- **WHAT IS EXPECTED**: Take the line containing "master's program. |" and every line after it to the end of the data, and write them out exactly as they appear.

....

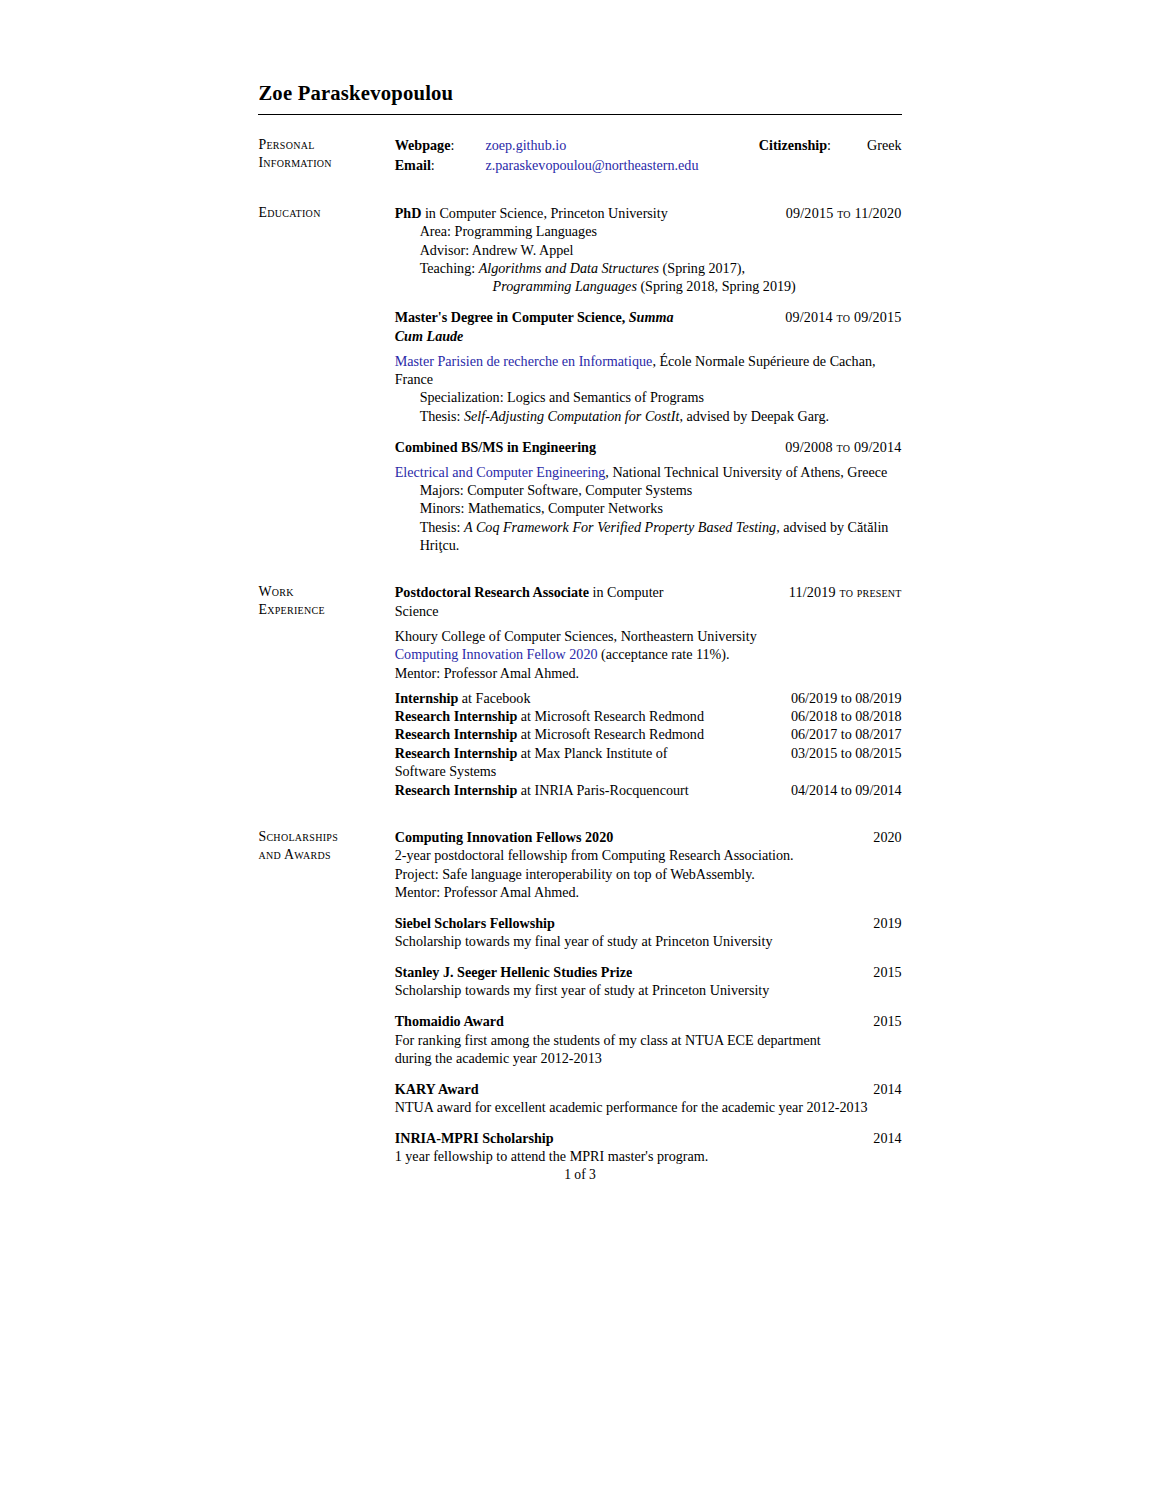Zoe Paraskevopoulou
| Personal Information | / Webpage : / zoep.github.io / Citizenship : / Greek / / Email : / z.paraskevopoulou@northeastern.edu / / / |
| Education | PhD in Computer Science, Princeton University 09/2015 to 11/2020 Area: Programming Languages Advisor: Andrew W. Appel Teaching: Algorithms and Data Structures (Spring 2017), Programming Languages (Spring 2018, Spring 2019) Master's Degree in Computer Science, Summa Cum Laude 09/2014 to 09/2015 Master Parisien de recherche en Informatique , École Normale Supérieure de Cachan, France Specialization: Logics and Semantics of Programs Thesis: Self-Adjusting Computation for CostIt , advised by Deepak Garg. Combined BS/MS in Engineering 09/2008 to 09/2014 Electrical and Computer Engineering , National Technical University of Athens, Greece Majors: Computer Software, Computer Systems Minors: Mathematics, Computer Networks Thesis: A Coq Framework For Verified Property Based Testing , advised by Cătălin Hriţcu. |
| Work Experience | Postdoctoral Research Associate in Computer Science 11/2019 to present Khoury College of Computer Sciences, Northeastern University Computing Innovation Fellow 2020 (acceptance rate 11%). Mentor: Professor Amal Ahmed. Internship at Facebook 06/2019 to 08/2019 Research Internship at Microsoft Research Redmond 06/2018 to 08/2018 Research Internship at Microsoft Research Redmond 06/2017 to 08/2017 Research Internship at Max Planck Institute of Software Systems 03/2015 to 08/2015 Research Internship at INRIA Paris-Rocquencourt 04/2014 to 09/2014 |
| Scholarships and Awards | Computing Innovation Fellows 2020 2020 2-year postdoctoral fellowship from Computing Research Association. Project: Safe language interoperability on top of WebAssembly. Mentor: Professor Amal Ahmed. Siebel Scholars Fellowship 2019 Scholarship towards my final year of study at Princeton University Stanley J. Seeger Hellenic Studies Prize 2015 Scholarship towards my first year of study at Princeton University Thomaidio Award 2015 For ranking first among the students of my class at NTUA ECE department during the academic year 2012-2013 KARY Award 2014 NTUA award for excellent academic performance for the academic year 2012-2013 INRIA-MPRI Scholarship 2014 1 year fellowship to attend the MPRI master's program. |
1 of 3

....

- **RESPONSE TO THE TASK**:
| Scholarships and Awards | Computing Innovation Fellows 2020 2020 2-year postdoctoral fellowship from Computing Research Association. Project: Safe language interoperability on top of WebAssembly. Mentor: Professor Amal Ahmed. Siebel Scholars Fellowship 2019 Scholarship towards my final year of study at Princeton University Stanley J. Seeger Hellenic Studies Prize 2015 Scholarship towards my first year of study at Princeton University Thomaidio Award 2015 For ranking first among the students of my class at NTUA ECE department during the academic year 2012-2013 KARY Award 2014 NTUA award for excellent academic performance for the academic year 2012-2013 INRIA-MPRI Scholarship 2014 1 year fellowship to attend the MPRI master's program. |
1 of 3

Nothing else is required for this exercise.